It seems this semester is winding down and yet again -- I like so many other students have stretched myself to maximum capacity.
By choice or nomination I have managed to get myself involved in more things than maybe I should have.
Let's see, I started out this semester really ambitious. I was going to take eight classes -- oh yeah, that was a delusion. Thank God I came to my senses and dropped it down to four.
On top of the four classes that I did take, I was blessed to be cast in a play, and made an officer in a school club, both great things but more to do in my busy schedule since this was added to my volunteer work with the Humane Society and church.
I juggled this hectic schedule for two months before realizing that I just couldn't handle it after a very observant instructor brought it to my attention.
I promptly dropped a class to reduce my stress, but by that time I was slightly behind in my other classes. While I have managed to "save" myself in my remaining four classes it has not been easy and I am still struggling. I feel like I will survive these two weeks on a prayer and lots of coffee.
I have other friends who, like me, barely get four hours of sleep a night. Or are finding themselves physically and emotionally depleted because they have taken on too much this semester.

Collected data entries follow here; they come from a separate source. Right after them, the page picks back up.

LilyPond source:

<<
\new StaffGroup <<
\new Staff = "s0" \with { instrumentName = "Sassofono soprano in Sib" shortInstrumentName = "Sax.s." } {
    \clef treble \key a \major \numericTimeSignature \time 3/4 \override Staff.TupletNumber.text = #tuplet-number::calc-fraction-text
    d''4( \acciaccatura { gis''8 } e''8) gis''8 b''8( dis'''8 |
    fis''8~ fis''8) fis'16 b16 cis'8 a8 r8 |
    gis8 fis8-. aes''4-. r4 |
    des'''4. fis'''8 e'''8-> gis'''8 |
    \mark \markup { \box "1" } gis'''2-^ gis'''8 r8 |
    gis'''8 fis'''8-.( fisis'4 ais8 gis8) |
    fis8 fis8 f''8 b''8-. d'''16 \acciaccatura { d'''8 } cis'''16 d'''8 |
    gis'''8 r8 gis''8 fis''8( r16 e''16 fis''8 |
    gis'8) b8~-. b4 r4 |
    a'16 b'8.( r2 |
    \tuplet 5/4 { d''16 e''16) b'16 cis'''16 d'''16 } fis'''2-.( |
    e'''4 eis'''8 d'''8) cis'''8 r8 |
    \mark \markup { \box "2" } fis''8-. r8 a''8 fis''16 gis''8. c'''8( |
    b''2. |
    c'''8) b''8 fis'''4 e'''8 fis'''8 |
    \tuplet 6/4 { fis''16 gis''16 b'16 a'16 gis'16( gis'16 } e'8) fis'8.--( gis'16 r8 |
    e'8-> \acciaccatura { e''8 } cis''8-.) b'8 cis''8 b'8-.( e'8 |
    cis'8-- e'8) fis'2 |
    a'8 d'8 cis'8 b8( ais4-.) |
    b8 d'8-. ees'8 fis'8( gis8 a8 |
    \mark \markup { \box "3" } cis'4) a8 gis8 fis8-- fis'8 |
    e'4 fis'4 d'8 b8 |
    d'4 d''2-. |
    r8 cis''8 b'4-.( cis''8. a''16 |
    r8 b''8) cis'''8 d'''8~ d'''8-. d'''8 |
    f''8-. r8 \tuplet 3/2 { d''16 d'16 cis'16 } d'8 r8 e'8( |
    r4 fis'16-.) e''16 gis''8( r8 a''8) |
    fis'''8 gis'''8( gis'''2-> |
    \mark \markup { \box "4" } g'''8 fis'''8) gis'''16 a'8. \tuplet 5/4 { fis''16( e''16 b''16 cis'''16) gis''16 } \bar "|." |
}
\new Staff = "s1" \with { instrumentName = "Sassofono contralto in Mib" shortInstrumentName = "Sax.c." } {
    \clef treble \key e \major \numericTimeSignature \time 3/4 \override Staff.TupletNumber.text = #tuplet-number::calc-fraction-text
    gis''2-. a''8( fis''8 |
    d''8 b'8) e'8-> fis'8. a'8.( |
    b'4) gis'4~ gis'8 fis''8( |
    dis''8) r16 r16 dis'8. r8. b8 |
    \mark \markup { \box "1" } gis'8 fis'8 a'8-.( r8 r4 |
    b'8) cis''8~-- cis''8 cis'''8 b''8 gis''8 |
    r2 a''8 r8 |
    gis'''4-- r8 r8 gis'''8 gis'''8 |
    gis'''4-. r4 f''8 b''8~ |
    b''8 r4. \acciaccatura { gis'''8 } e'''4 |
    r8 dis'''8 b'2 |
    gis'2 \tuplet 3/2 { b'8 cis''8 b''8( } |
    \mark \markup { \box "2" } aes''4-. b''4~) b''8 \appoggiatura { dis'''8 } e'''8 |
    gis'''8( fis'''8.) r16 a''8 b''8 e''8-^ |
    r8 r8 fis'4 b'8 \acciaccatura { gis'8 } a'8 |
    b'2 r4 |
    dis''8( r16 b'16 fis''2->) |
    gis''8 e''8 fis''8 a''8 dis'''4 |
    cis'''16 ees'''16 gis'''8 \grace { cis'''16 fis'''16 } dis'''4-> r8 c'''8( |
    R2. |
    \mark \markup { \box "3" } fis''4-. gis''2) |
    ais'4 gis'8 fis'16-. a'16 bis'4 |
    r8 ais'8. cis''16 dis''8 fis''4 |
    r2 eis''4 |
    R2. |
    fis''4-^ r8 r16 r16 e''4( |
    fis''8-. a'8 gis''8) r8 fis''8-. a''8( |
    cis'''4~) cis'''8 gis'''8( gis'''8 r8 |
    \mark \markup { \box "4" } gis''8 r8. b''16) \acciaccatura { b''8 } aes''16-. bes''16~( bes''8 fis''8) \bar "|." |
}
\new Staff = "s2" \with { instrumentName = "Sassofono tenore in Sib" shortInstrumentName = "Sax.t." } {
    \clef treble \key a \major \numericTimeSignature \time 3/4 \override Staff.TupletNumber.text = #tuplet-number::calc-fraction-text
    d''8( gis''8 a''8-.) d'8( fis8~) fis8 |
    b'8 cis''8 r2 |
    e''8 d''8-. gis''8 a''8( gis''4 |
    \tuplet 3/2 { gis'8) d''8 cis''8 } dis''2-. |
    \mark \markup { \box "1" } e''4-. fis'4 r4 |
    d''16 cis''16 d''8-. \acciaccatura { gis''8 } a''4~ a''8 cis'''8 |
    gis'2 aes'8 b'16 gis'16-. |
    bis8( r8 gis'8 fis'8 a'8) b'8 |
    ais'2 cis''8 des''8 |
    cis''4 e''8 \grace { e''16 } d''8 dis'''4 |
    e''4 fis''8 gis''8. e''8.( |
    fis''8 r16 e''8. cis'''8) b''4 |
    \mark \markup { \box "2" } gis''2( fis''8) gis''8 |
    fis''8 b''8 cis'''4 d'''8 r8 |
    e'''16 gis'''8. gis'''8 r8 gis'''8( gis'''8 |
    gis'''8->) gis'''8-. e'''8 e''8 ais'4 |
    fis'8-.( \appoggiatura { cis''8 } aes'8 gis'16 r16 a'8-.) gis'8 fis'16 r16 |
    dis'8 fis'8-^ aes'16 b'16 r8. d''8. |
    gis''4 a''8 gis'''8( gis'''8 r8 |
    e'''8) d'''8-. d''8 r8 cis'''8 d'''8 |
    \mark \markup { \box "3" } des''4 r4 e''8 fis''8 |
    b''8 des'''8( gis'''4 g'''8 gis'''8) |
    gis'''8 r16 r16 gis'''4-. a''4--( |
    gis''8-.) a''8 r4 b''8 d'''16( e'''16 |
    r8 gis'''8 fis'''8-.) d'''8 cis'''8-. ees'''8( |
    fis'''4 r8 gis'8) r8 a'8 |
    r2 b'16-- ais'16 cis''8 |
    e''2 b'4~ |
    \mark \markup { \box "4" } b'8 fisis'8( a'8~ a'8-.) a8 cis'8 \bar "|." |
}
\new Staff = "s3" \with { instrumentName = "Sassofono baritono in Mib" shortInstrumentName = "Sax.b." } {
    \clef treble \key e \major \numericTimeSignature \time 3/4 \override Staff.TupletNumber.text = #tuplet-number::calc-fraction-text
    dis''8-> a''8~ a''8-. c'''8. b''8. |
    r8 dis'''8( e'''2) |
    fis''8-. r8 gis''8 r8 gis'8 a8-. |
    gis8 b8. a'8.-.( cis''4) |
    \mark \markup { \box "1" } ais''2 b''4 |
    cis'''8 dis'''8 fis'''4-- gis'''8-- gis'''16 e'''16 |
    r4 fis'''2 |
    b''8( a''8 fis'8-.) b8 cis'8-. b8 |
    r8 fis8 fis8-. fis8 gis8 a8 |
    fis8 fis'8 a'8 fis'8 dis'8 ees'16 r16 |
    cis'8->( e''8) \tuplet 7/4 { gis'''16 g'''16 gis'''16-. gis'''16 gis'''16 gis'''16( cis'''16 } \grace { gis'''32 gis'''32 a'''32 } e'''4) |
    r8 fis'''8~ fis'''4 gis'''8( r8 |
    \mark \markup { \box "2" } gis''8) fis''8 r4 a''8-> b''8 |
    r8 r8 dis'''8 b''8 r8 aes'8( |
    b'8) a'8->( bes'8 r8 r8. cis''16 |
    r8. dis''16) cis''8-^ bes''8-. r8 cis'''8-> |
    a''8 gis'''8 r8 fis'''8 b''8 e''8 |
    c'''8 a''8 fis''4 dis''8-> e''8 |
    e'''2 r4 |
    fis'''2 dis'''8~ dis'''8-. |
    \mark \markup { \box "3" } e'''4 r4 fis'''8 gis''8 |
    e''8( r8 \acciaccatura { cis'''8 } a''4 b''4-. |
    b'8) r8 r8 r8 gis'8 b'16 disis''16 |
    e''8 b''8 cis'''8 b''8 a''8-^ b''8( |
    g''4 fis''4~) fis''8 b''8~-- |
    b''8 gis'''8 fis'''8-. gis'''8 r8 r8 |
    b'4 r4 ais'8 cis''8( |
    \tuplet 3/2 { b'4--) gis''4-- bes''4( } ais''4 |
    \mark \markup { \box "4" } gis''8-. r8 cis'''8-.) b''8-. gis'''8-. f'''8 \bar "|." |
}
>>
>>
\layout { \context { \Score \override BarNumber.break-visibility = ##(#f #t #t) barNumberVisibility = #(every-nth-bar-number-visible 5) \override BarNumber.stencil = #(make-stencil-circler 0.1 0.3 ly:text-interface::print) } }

One particular friend had to drop every single one of her classes and is currently on academic probation simply because she thought she could handle more than she could and had poor time management.
So the point of this story is to warn other students that ambition is great, but do not take on more than you know you can handle.
Remember when you are planning your classes that they must fit into your work and life schedule and that you must devote more than just "class time" to the class; that there will also be homework. Take it from someone who learned the hard way.